Task prompt -> In the records below, find the line containing "10: (695, 293)", then print it and every following line exactly, through the last, without pictures.

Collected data
[Start of Attachment]
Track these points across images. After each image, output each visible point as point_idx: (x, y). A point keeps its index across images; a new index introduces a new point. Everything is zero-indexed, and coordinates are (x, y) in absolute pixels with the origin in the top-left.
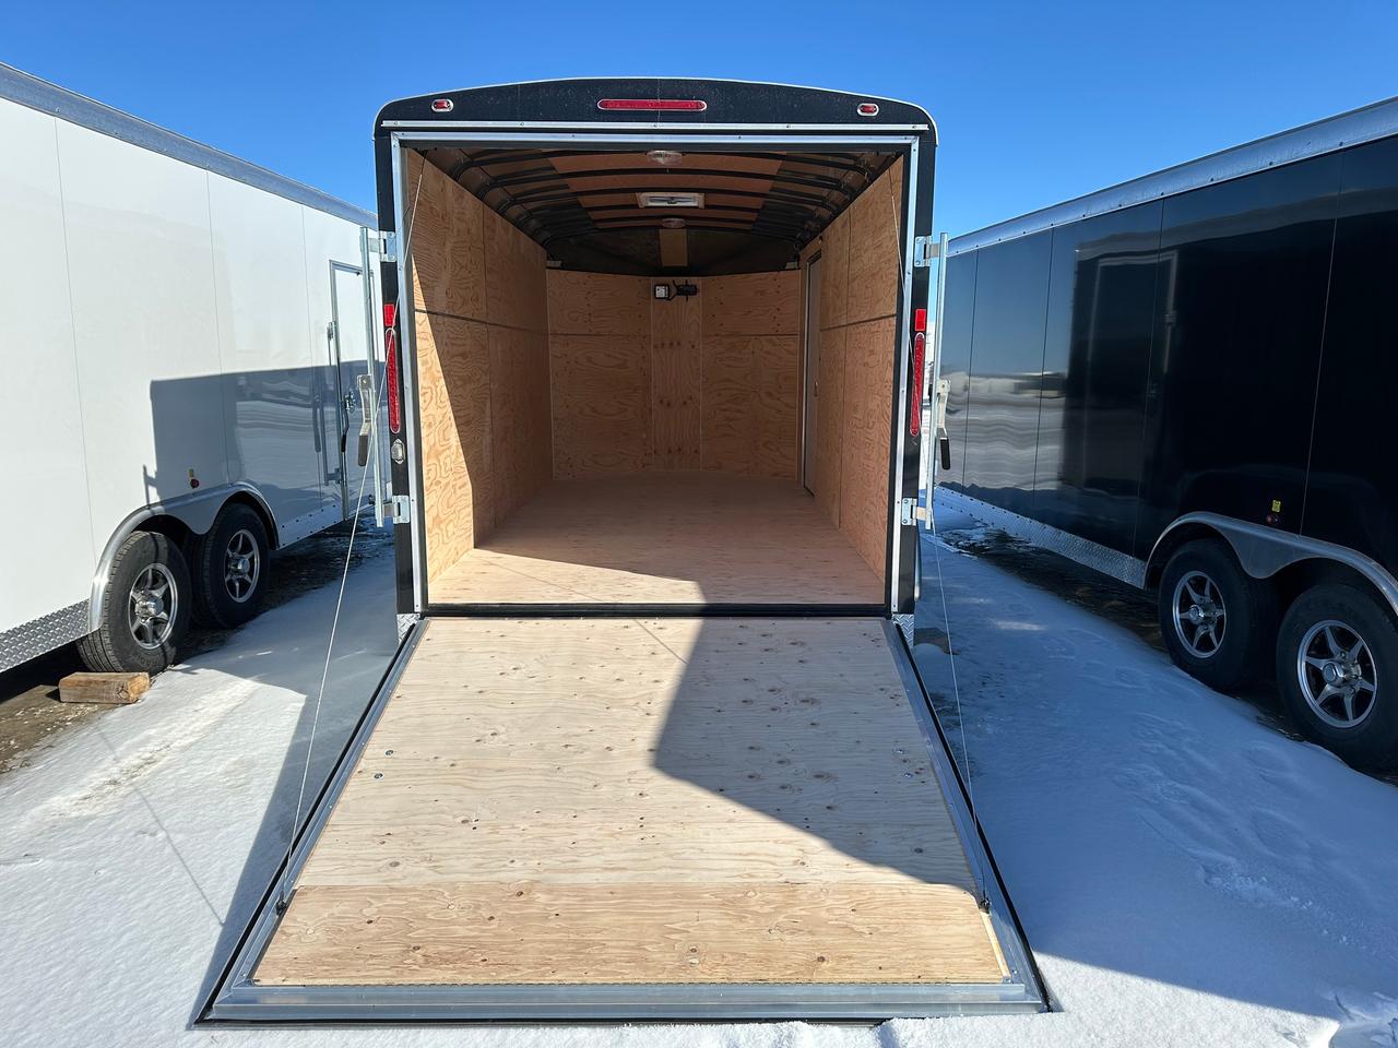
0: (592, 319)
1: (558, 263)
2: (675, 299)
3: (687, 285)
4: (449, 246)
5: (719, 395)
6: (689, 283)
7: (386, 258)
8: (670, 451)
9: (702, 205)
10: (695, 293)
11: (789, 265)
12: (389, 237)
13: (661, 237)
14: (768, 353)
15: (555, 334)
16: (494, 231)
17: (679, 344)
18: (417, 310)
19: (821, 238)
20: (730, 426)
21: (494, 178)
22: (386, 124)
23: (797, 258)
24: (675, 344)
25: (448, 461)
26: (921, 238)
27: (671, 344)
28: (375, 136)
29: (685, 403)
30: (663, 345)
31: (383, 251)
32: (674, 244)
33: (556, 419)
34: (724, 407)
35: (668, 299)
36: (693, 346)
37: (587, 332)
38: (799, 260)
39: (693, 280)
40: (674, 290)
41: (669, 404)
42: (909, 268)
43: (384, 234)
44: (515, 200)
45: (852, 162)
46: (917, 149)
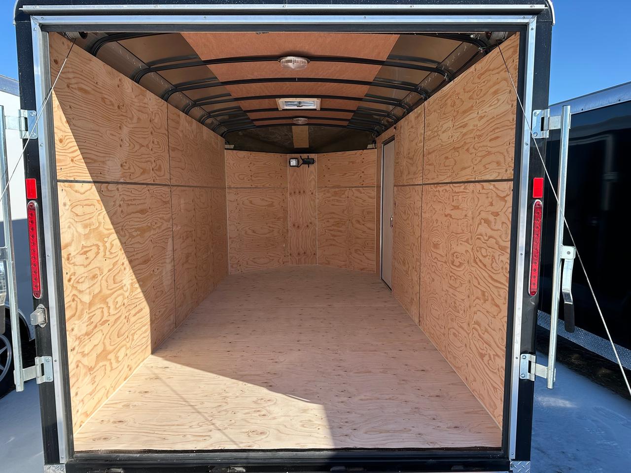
[End of Attachment]
Written solution ->
10: (695, 293)
11: (789, 265)
12: (389, 237)
13: (661, 237)
14: (768, 353)
15: (555, 334)
16: (494, 231)
17: (679, 344)
18: (417, 310)
19: (821, 238)
20: (730, 426)
21: (494, 178)
22: (386, 124)
23: (797, 258)
24: (675, 344)
25: (448, 461)
26: (921, 238)
27: (671, 344)
28: (375, 136)
29: (685, 403)
30: (663, 345)
31: (383, 251)
32: (674, 244)
33: (556, 419)
34: (724, 407)
35: (668, 299)
36: (693, 346)
37: (587, 332)
38: (799, 260)
39: (693, 280)
40: (674, 290)
41: (669, 404)
42: (909, 268)
43: (384, 234)
44: (515, 200)
45: (852, 162)
46: (917, 149)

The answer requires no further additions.